## Required action
Please return every line in the entries below with the word "Fizz" in it.

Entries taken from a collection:
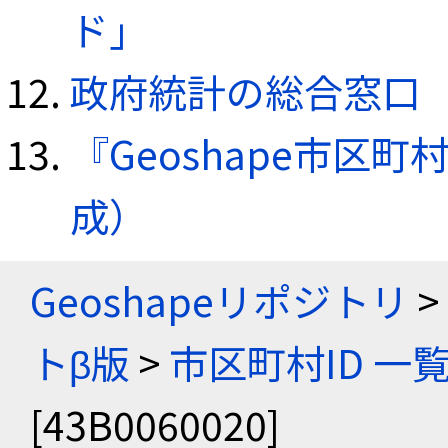
ド」
政府統計の総合窓口（e
『Geoshape市区町
成）
Geoshapeリポジトリ
>
トβ版
>
市区町村ID 一
[43B0060020]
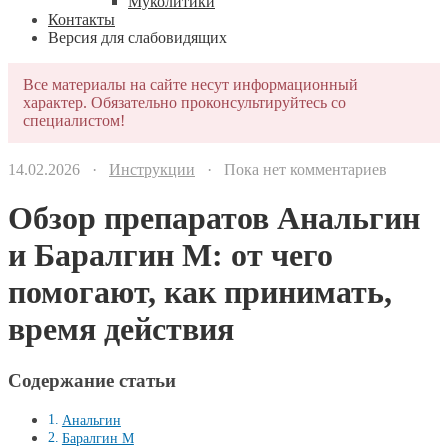
Муколитики
Контакты
Версия для слабовидящих
Все материалы на сайте несут информационный
характер. Обязательно проконсультируйтесь со
специалистом!
14.02.2026 ·
Инструкции
· Пока нет комментариев
Обзор препаратов Анальгин
и Баралгин М: от чего
помогают, как принимать,
время действия
Содержание статьи
Анальгин
Баралгин М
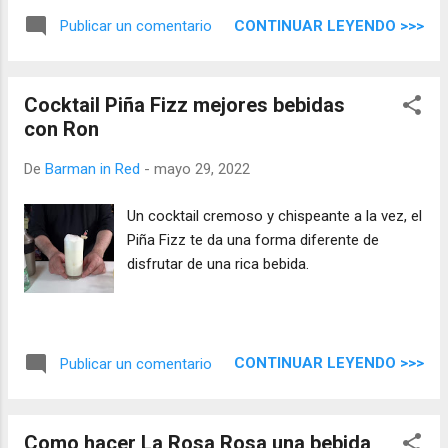
CONTINUAR LEYENDO >>>
Publicar un comentario
Cocktail Piña Fizz mejores bebidas
con Ron
De
Barman in Red
-
mayo 29, 2022
Un cocktail cremoso y chispeante a la vez, el
Piña Fizz te da una forma diferente de
disfrutar de una rica bebida.
CONTINUAR LEYENDO >>>
Publicar un comentario
Como hacer La Rosa Rosa una bebida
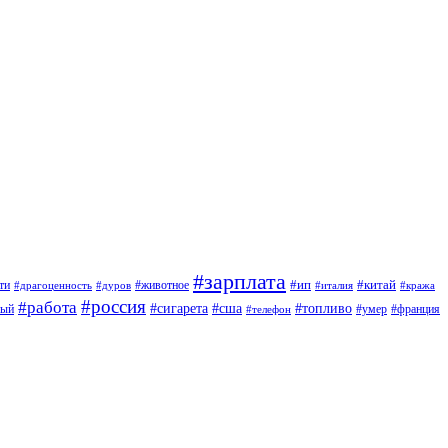
#зарплата
#ип
#китай
ти
#дуров
#животное
#италия
#драгоценность
#кража
#россия
#работа
#сигарета
#сша
#топливо
ный
#умер
#франция
#телефон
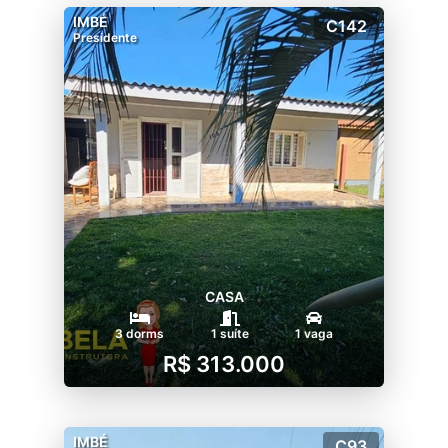
IMBÉ
C142
Presidente
CASA
3 dorms
1 suíte
1 vaga
R$ 313.000
IMBÉ
C93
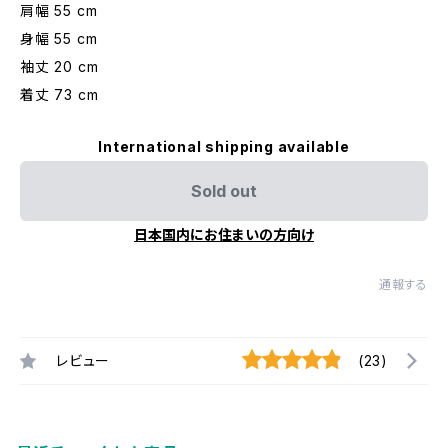
肩幅 55 cm
身幅 55 cm
袖丈 20 cm
着丈 73 cm
International shipping available
Sold out
日本国内にお住まいの方向け
通報する
レビュー
(23)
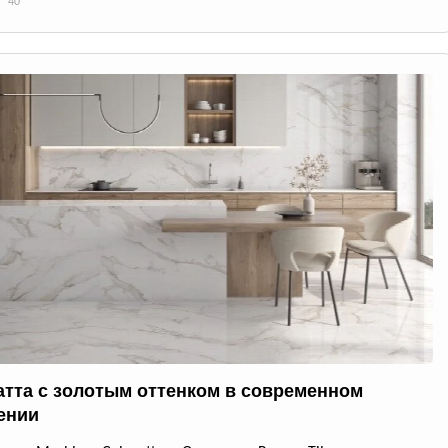
40
атта с золотым оттенком в современном
ении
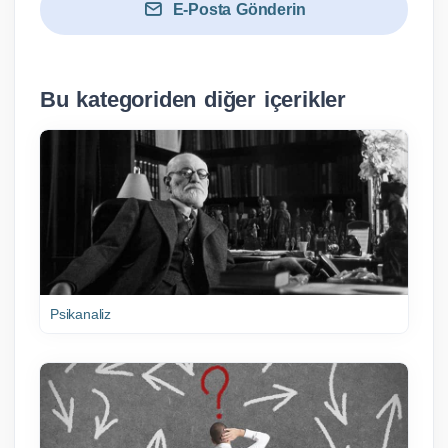
E-Posta Gönderin
Bu kategoriden diğer içerikler
Psikanaliz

## Output below
Cocktail Piña Fizz mejores bebidas
Piña Fizz te da una forma diferente de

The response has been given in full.